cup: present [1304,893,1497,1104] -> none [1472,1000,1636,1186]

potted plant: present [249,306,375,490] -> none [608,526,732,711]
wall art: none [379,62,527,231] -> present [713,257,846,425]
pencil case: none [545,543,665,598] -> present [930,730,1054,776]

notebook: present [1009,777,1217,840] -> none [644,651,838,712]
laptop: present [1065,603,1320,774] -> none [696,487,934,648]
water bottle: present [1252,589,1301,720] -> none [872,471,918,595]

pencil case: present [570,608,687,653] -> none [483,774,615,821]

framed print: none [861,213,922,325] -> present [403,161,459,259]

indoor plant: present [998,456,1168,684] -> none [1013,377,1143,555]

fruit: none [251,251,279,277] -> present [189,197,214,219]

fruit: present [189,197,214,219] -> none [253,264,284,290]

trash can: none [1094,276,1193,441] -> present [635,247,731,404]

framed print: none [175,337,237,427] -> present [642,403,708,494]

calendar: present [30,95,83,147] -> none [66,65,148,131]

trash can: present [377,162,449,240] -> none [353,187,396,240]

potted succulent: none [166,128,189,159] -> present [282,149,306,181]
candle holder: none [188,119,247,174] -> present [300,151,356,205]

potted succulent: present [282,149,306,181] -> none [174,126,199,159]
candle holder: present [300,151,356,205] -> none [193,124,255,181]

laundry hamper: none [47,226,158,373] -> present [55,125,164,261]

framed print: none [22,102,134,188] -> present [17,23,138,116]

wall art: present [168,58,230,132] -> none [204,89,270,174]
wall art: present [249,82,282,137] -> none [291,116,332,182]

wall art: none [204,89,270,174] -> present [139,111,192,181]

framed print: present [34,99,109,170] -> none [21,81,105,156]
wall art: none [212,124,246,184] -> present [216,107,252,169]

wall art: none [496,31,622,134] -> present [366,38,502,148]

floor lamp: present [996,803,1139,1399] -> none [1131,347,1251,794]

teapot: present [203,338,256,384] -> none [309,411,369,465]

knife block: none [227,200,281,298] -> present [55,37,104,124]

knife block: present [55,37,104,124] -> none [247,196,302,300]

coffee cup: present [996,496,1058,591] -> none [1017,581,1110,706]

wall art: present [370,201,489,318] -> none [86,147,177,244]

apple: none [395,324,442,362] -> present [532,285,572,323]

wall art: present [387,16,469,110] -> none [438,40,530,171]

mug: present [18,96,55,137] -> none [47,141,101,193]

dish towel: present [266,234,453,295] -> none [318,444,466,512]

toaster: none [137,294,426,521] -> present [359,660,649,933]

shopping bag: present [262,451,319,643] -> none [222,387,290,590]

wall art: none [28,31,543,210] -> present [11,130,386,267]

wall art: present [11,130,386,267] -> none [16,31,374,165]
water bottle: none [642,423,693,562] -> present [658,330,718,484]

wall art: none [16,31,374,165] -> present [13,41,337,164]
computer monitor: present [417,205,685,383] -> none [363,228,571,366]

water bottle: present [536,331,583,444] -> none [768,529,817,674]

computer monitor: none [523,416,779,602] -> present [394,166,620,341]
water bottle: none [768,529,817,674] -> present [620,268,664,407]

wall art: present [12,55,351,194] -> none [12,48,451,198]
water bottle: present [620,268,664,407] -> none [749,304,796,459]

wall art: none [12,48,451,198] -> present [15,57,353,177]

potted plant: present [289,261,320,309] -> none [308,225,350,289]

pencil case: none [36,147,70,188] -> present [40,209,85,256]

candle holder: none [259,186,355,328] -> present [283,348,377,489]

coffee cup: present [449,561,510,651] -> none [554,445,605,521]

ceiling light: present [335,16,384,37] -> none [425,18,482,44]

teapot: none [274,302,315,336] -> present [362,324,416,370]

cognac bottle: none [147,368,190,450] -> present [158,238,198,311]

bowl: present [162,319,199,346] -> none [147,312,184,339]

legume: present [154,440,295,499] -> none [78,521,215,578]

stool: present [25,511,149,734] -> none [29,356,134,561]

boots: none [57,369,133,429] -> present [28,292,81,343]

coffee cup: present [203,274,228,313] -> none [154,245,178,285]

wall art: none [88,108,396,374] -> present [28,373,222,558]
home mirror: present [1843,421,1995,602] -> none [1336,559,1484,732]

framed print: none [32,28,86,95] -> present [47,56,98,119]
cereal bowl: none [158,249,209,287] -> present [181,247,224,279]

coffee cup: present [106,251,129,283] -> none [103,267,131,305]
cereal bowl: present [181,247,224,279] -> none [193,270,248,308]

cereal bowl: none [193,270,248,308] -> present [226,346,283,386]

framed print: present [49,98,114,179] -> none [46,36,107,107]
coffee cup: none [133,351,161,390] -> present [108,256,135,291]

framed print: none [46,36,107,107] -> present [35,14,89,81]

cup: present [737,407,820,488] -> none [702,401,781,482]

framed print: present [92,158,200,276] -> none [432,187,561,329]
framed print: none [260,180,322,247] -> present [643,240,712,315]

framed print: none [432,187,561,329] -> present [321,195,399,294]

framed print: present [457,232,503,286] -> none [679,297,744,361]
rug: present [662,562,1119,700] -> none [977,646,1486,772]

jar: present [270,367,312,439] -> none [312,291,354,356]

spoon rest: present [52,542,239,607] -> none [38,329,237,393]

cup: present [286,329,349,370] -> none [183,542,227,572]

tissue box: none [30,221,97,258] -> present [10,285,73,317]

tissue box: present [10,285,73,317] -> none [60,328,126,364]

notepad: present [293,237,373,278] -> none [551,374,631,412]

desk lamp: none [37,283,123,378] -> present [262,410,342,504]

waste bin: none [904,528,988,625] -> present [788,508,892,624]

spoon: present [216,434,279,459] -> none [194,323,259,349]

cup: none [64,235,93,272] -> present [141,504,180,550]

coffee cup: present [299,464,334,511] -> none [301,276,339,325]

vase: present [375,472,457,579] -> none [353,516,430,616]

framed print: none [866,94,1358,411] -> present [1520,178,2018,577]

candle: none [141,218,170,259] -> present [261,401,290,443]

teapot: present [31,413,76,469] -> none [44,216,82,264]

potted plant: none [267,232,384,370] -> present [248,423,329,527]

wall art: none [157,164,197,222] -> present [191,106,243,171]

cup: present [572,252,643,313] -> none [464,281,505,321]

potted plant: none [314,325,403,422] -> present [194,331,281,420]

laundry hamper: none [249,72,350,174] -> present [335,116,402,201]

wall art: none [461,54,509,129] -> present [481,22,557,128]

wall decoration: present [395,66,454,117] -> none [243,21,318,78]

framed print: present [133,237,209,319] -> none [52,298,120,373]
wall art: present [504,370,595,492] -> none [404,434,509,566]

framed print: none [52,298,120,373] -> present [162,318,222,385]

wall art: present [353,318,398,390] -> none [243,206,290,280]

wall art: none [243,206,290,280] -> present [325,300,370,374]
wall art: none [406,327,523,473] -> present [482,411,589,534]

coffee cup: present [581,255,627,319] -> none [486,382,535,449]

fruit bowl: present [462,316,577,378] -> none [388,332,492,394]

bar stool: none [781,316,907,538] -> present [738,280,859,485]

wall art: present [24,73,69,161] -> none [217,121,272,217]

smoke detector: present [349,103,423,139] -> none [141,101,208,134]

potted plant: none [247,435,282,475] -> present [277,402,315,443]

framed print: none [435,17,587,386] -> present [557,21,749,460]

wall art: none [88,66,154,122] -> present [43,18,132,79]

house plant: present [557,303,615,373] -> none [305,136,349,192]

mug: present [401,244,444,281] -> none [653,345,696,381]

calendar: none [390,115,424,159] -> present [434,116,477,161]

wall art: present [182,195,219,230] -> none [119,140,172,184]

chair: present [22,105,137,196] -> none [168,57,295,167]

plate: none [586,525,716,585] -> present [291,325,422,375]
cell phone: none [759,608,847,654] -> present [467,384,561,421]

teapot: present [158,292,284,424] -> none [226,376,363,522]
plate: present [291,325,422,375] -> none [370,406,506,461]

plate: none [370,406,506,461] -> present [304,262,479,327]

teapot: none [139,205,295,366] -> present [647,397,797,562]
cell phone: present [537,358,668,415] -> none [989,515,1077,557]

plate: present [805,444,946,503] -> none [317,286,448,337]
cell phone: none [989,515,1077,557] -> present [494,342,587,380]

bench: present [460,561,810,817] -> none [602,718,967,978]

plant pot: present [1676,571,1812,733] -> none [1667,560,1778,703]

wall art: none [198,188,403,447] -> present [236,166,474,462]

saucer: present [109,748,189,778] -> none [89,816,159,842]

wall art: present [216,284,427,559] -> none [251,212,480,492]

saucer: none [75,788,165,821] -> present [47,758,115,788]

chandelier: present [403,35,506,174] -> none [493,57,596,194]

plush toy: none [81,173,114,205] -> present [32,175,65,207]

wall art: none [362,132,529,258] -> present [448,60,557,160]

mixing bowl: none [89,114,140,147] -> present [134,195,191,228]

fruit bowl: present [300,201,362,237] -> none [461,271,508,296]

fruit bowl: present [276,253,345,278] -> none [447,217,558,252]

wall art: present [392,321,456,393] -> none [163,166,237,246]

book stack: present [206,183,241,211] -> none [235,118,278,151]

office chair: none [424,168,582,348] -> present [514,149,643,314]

====

# What to do:
After locating the line with "potted succulent: present" above, return that line and every later line through the one with "framed print: none [22,102,134,188]", word for word and with nothing else.

# Answer to the exercise:
potted succulent: present [282,149,306,181] -> none [174,126,199,159]
candle holder: present [300,151,356,205] -> none [193,124,255,181]

laundry hamper: none [47,226,158,373] -> present [55,125,164,261]

framed print: none [22,102,134,188] -> present [17,23,138,116]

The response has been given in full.